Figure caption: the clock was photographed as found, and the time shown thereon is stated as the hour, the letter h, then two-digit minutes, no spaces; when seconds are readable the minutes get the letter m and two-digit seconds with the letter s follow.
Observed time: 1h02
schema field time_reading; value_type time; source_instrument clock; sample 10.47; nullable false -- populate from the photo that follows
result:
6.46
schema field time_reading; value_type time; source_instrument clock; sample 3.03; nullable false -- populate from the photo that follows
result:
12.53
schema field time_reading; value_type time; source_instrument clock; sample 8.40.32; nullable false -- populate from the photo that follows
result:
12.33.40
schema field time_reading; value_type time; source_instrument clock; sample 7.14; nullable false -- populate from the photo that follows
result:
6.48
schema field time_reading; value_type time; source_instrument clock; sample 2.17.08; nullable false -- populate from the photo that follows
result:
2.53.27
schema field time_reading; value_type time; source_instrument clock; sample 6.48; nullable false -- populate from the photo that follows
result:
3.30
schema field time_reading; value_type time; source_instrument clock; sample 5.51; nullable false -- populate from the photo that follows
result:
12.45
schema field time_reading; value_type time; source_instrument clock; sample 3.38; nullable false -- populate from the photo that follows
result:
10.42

(Problem):
Rewrite all the entries above as a two-column CSV with the header row entry,time. Give one row per entry, with its text under entry and its answer under time, each in a quoted field with line breaks replaced by spaces.

(Task response):
entry,time
"Figure caption: the clock was photographed as found, and the time shown thereon is stated as the hour, the letter h, then two-digit minutes, no spaces; when seconds are readable the minutes get the letter m and two-digit seconds with the letter s follow. Observed time:","1h02"
"schema field time_reading; value_type time; source_instrument clock; sample 10.47; nullable false -- populate from the photo that follows result:","6.46"
"schema field time_reading; value_type time; source_instrument clock; sample 3.03; nullable false -- populate from the photo that follows result:","12.53"
"schema field time_reading; value_type time; source_instrument clock; sample 8.40.32; nullable false -- populate from the photo that follows result:","12.33.40"
"schema field time_reading; value_type time; source_instrument clock; sample 7.14; nullable false -- populate from the photo that follows result:","6.48"
"schema field time_reading; value_type time; source_instrument clock; sample 2.17.08; nullable false -- populate from the photo that follows result:","2.53.27"
"schema field time_reading; value_type time; source_instrument clock; sample 6.48; nullable false -- populate from the photo that follows result:","3.30"
"schema field time_reading; value_type time; source_instrument clock; sample 5.51; nullable false -- populate from the photo that follows result:","12.45"
"schema field time_reading; value_type time; source_instrument clock; sample 3.38; nullable false -- populate from the photo that follows result:","10.42"